Amy Winehouse: great performance, not so great acceptance speech. Photograph: Dave Hogan/Getty Images
He had promised a "carnival of mayhem" but the Russell Brand-hosted Brits, broadcast live for the first time since the Sam Fox/Mick Fleetwood/Cliff Richard car crash of 1989, was by and large a smooth, slick affair that will have delighted ITV and its sponsors but left music fans cold.
A couple of vaguely risqué, and slightly rubbish, jokes ("Britney Spears doesn't so much release songs as release new pictures of her vagina") and the odd vaguely risky gag ("A good international breakthrough would be if American soldiers and British soldiers told each other where they were standing") aside, he was the consummate safe pair of hands.
It probably looked much better on television, but in the cavernous Earls Court auditorium the use of two stages to keep the show rattling along inevitably left it short on spectacle. On the upside, veterans of the interminably long set changes of the non-live years were celebrating the fact that the show zipped along at a cracking pace.
Yet it remains one of the eternal mysteries of the Brits that only American performers have the necessary showmanship to perform to a few hundred Brits school pupils and legions of suited execs as thought they are playing Shea Stadium. As such, this year's concentration on Brits left many of the performances underwhelming (Snow Patrol's Chasing Cars being a particularly snoozesome moment).
Only Amy Winehouse, a deserving winner, and the unpredictably brooding menace of the Gallaghers came close to matching the Killers and Red Hot Chili Peppers for onstage charisma. Indeed, while the BPI has been trumpeting the best year for British music since the heady days of 1997, only with the appearance of Britpop veterans Jarvis Cocker and Oasis was there a glimpse of the wit and rock star danger organisers said they were looking for.
That Take That stole the show from the Arctic Monkeys, whose sarcastic schtick is starting to grate even if their awards were hugely deserved, was highly fitting. The Brits has always mainly been about shifting units and their triumphant comeback both warmed the hearts of their fans and the cockles of record company execs buffeted by falling sales.
The atmosphere in the room was ever-so-slightly dampened by the fact that EMI had that very afternoon issued its second serious profit warning in as many months and is laying off staff in an effort to save £110m. And ITV, the Brits broadcast partner, has endured a torrid year in which its future as a mass market channel has been questioned.
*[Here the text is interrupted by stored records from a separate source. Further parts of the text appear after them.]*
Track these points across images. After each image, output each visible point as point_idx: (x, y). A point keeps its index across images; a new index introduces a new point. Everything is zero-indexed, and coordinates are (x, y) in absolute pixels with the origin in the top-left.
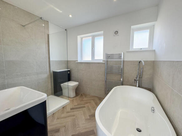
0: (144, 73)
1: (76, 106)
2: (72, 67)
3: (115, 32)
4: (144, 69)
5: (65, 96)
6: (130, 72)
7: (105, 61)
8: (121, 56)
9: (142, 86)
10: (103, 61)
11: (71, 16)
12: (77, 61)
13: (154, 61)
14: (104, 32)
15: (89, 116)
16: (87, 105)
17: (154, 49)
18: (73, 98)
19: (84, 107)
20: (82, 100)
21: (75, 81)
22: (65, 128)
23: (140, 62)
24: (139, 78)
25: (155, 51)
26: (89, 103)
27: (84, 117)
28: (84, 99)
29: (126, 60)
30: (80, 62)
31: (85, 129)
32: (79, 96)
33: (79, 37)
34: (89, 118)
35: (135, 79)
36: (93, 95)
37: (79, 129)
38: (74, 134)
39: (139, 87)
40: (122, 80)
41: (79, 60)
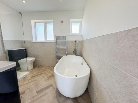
0: (78, 48)
1: (35, 74)
2: (28, 46)
3: (61, 22)
4: (78, 45)
5: (23, 70)
6: (71, 48)
7: (55, 41)
8: (65, 38)
9: (77, 55)
10: (54, 41)
11: (24, 2)
12: (33, 41)
13: (82, 41)
14: (53, 20)
15: (47, 78)
16: (44, 72)
17: (82, 34)
18: (31, 70)
19: (43, 73)
20: (40, 70)
21: (32, 57)
22: (29, 89)
23: (75, 41)
24: (76, 50)
25: (82, 35)
26: (46, 70)
27: (43, 79)
28: (41, 69)
29: (68, 40)
30: (35, 41)
31: (46, 85)
32: (37, 68)
33: (32, 22)
34: (47, 79)
35: (74, 51)
36: (48, 65)
37: (41, 86)
38: (38, 90)
39: (76, 55)
40: (66, 53)
41: (34, 40)
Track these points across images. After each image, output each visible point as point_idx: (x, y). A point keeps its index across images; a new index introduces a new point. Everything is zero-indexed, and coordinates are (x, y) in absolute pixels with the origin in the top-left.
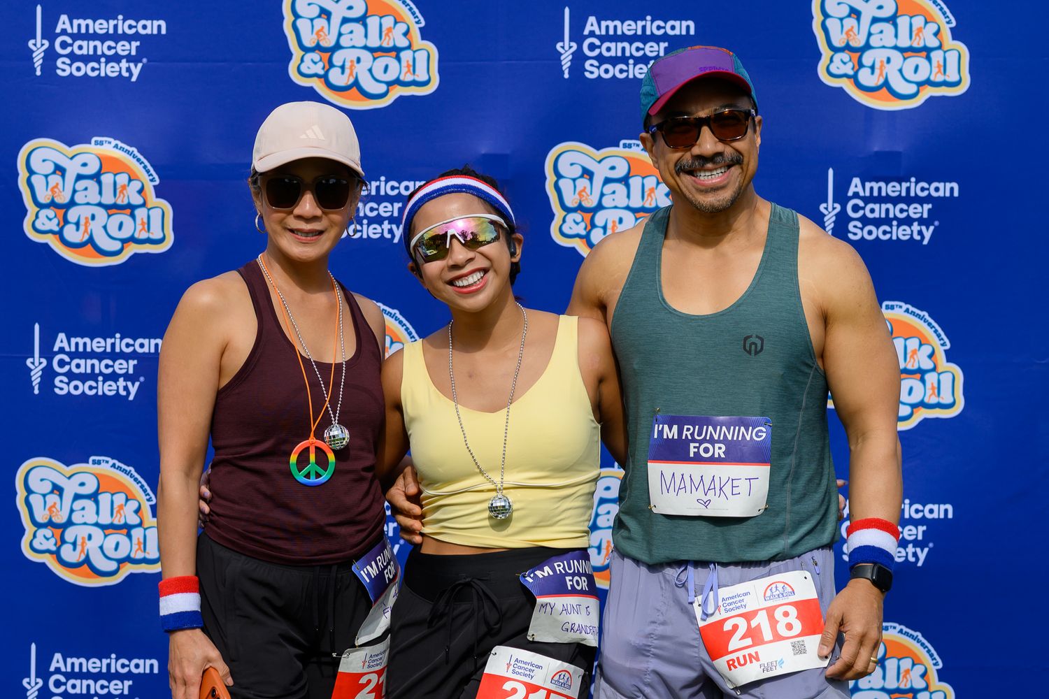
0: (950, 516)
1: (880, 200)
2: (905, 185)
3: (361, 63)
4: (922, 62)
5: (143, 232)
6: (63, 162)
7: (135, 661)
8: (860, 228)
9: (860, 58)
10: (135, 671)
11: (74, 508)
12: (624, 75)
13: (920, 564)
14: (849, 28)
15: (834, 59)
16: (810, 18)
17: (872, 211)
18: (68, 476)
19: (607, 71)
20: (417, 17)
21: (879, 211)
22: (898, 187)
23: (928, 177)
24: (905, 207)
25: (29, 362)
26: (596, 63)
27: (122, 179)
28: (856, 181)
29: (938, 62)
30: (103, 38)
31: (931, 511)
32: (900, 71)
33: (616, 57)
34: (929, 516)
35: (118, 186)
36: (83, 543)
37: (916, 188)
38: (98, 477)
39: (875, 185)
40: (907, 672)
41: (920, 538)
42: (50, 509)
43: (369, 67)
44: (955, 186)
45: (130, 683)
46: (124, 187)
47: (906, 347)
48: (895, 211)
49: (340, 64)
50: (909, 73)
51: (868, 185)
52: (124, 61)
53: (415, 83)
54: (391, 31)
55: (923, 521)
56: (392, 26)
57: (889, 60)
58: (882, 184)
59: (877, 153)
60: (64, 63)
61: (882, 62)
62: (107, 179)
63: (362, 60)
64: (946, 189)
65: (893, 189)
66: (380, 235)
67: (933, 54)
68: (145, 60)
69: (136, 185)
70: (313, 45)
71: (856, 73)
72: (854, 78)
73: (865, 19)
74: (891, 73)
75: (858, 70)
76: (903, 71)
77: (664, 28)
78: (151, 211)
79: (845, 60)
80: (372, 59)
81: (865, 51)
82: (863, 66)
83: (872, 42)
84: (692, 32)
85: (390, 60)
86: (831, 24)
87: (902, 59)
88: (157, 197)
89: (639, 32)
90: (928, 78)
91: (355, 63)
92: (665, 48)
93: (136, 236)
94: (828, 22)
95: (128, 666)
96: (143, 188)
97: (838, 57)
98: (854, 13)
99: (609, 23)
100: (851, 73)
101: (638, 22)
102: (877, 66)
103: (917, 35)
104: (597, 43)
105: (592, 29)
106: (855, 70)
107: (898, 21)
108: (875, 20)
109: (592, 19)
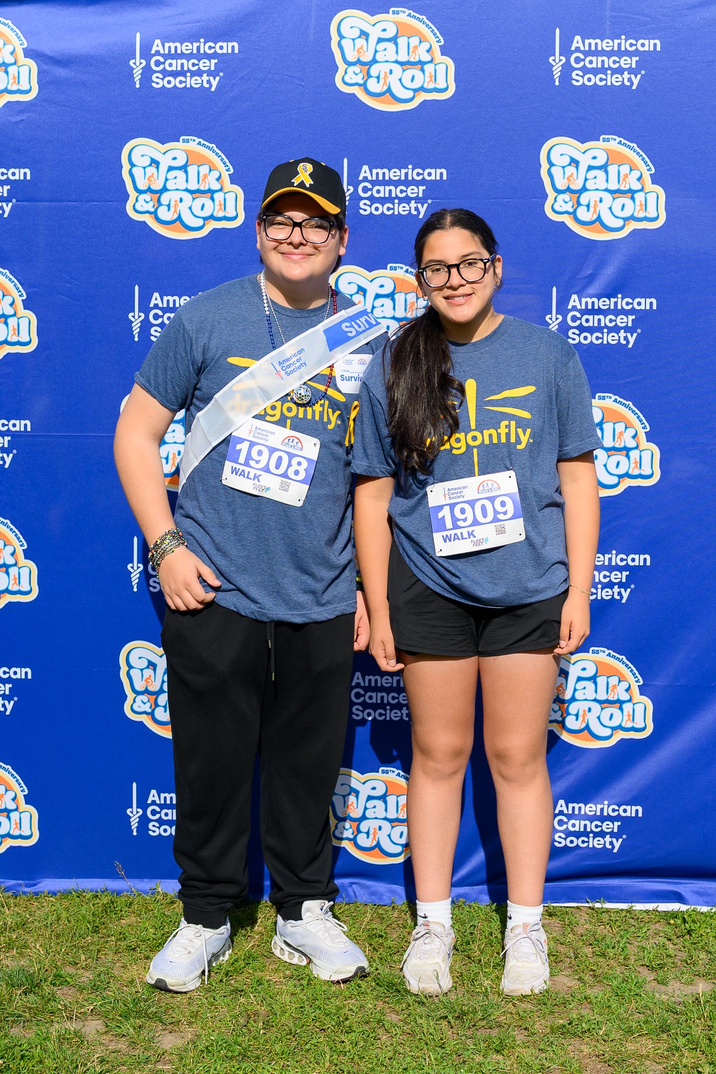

As those present made their habitual retreat from the official party for the various record company bashes around town - fewer in number this year as executives twigged that quaffing gallons of champagne when the industry is facing up to wholesale structural changes might not have been too wise - they would have reflected that a fair to middling, supremely safe Brits was more than enough.
But next year, they will hope for some bigger name presenters (Sean Bean and Alan Carr don't quite cut it), a replacement for the anodyne Fearne Cotton as backstage interviewer and some acts with true star quality. The most charismatic onstage appearance was the Irn Bru bottle brandished by the Fratellis. Even Amy Winehouse, in the tabloids for weeks for her drunken misbehaviour, could only manage a mumbled thankyou to her mum and dad.